4. Referenda kunnen het beeld geven van beleidsvoerders die geen beleid meer voeren, die voor alles en nog wat hun verantwoordelijkheid ontvluchten. Daarom ook moet een referendum dan ook komen vanuit de bevolking zelf, bij voorkeur over een beslissing die reeds genomen is. De politici hebben hun verantwoordelijkheid genomen, maar dat betekent nog niet dat ze zomaar elke maatregel door “de strot van de burger” kunnen jagen.
Het Nederlands en Frans referendum voldoen niet aan mijn voorwaarden. Toch is het een waardevol experiment geweest. Eindelijk leeft Europa weer onder de bevolking en zoals Paul Scheffer het zondag nog uitdrukte in Buitenhof, Europa moet een levende democratie zijn. Ik denk niet dat ooit een partijprogramma zo ver vespreid is geraakt onder de bevolking dan de Europese Grondwet. Weinigen hebben die misschien gelezen van A tot Z, maar is dat met een partijprogamma of regeerakkoord anders? Bovendien zegt dat iets over het taalgebruik van de opstellers ervan.

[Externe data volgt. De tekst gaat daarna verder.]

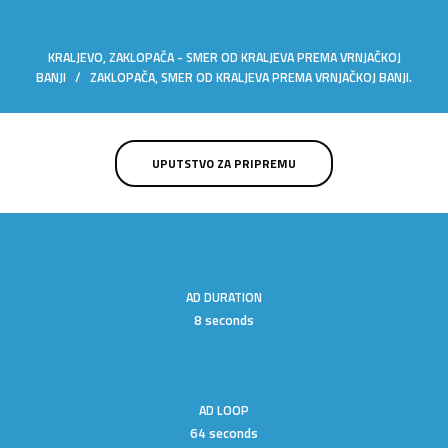
KRALJEVO, ZAKLOPAČA - SMER OD KRALJEVA PREMA VRNJAČKOJ
BANJI / ZAKLOPAČA, SMER OD KRALJEVA PREMA VRNJAČKOJ BANJI.
UPUTSTVO ZA PRIPREMU
AD DURATION
8 seconds
AD LOOP
64 seconds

Ook complexe documenten kunnen op een heldere en beklijvende manier geschreven worden: denk aan de Amerikaanse onafhankelijkheidsverklaring (maar dat is wellicht iets te veel gevraagd van een JL Dehaene). Maar goed, alleen al naar maatstaven van debat, betrokkenheid en interesse was het referendum over de grondwet een succes. Wat zal dat worden als zo’n referendum ook nog eens op een correcte manier zou worden georganiseerd?